La experiencia de la Celebración ha mostrado que el voluntariado puede ser un poderoso motor de innovación, articulación y acción colectiva, pero también que requiere condiciones habilitantes para sostenerse en el tiempo.
Esto incluye reconocimiento de las contribuciones realizadas, distribución equilibrada de responsabilidades, mecanismos de acompañamiento y bienestar, oportunidades de desarrollo de capacidades y, cuando sea posible, acceso a recursos que permitan fortalecer procesos sin trasladar permanentemente los costos de la conservación a quienes ya dedican tiempo, conocimiento y esfuerzo a sus territorios.
Fortalecer la gobernanza implica también reconocer y abordar estas condiciones humanas e institucionales que sostienen el trabajo colectivo.
Un nuevo ciclo orientado a la gobernanza y la evidencia
El proceso de reposicionamiento 2026 busca responder a parte de estos aprendizajes.
La iniciativa está transitando desde un modelo centrado principalmente en la visibilización de celebraciones hacia un enfoque orientado a comprender cómo la gobernanza colaborativa contribuye a la conservación efectiva.
A través del proyecto de investigación socioambiental “Modelos de Gobernanza Territorial y Resiliencia Socioambiental en Latinoamérica y el Caribe”, se propone analizar de manera sistemática la relación entre participación, inclusión, confianza, legitimidad, acción colectiva y resultados de conservación.
El estudio utilizará un enfoque de investigación-acción participativa y un diseño longitudinal basado en tres momentos de seguimiento (diagnóstico, diseño y evaluación), permitiendo generar evidencia territorial verificable sobre las condiciones que fortalecen la gobernanza y la conservación en las áreas protegidas y conservadas de la región.
Las juventudes constituyen una dimensión transversal de este proceso.

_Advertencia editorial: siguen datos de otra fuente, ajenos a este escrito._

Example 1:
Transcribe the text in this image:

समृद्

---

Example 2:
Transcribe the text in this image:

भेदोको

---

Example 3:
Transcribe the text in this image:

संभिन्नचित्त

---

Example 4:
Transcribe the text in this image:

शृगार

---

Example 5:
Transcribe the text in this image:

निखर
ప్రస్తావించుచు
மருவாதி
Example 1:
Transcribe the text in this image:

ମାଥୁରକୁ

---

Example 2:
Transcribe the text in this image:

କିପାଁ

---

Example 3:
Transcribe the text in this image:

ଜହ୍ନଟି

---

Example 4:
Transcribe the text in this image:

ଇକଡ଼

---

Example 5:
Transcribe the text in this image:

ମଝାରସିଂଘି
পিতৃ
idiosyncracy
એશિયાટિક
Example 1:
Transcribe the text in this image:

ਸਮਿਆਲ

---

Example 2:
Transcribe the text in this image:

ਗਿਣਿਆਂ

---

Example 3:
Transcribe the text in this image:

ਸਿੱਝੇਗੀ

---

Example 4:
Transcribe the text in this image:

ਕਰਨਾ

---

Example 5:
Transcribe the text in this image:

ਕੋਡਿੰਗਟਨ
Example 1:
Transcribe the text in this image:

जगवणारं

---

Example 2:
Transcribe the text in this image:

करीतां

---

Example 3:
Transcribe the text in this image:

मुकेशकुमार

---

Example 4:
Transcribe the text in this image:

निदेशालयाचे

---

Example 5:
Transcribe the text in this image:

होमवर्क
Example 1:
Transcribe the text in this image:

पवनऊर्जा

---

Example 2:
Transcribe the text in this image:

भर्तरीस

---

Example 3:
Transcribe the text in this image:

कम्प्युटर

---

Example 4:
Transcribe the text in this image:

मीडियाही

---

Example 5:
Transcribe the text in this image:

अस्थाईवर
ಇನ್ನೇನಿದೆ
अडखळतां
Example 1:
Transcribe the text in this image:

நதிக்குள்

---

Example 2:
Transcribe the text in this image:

La investigación permitirá comprender mejor cómo su participación incide en la legitimidad, sostenibilidad y capacidad de articulación de las iniciativas territoriales.
Una invitación a construir la siguiente etapa
Los desafíos de conservación que enfrenta Latinoamérica y el Caribe requieren fortalecer capacidades, redes y mecanismos de gobernanza que permitan articular actores diversos alrededor de objetivos comunes.
Por ello, el ciclo 2026 invita a organizaciones, comunidades, instituciones, personas jóvenes, embajadoras y embajadores a registrar y desarrollar celebraciones territoriales que contribuyan a mejorar la gobernanza y la conservación efectiva de las áreas protegidas y conservadas.
Más que aumentar el número de actividades, el objetivo es comprender mejor qué procesos generan cambios reales, qué condiciones fortalecen la acción colectiva y cómo las experiencias territoriales pueden contribuir tanto a la conservación de la naturaleza como al bienestar de las personas.
La principal lección aprendida hasta ahora es que la conservación no depende únicamente de áreas o políticas. Depende también de las personas, las relaciones, la confianza y la capacidad colectiva de construir futuro desde los territorios.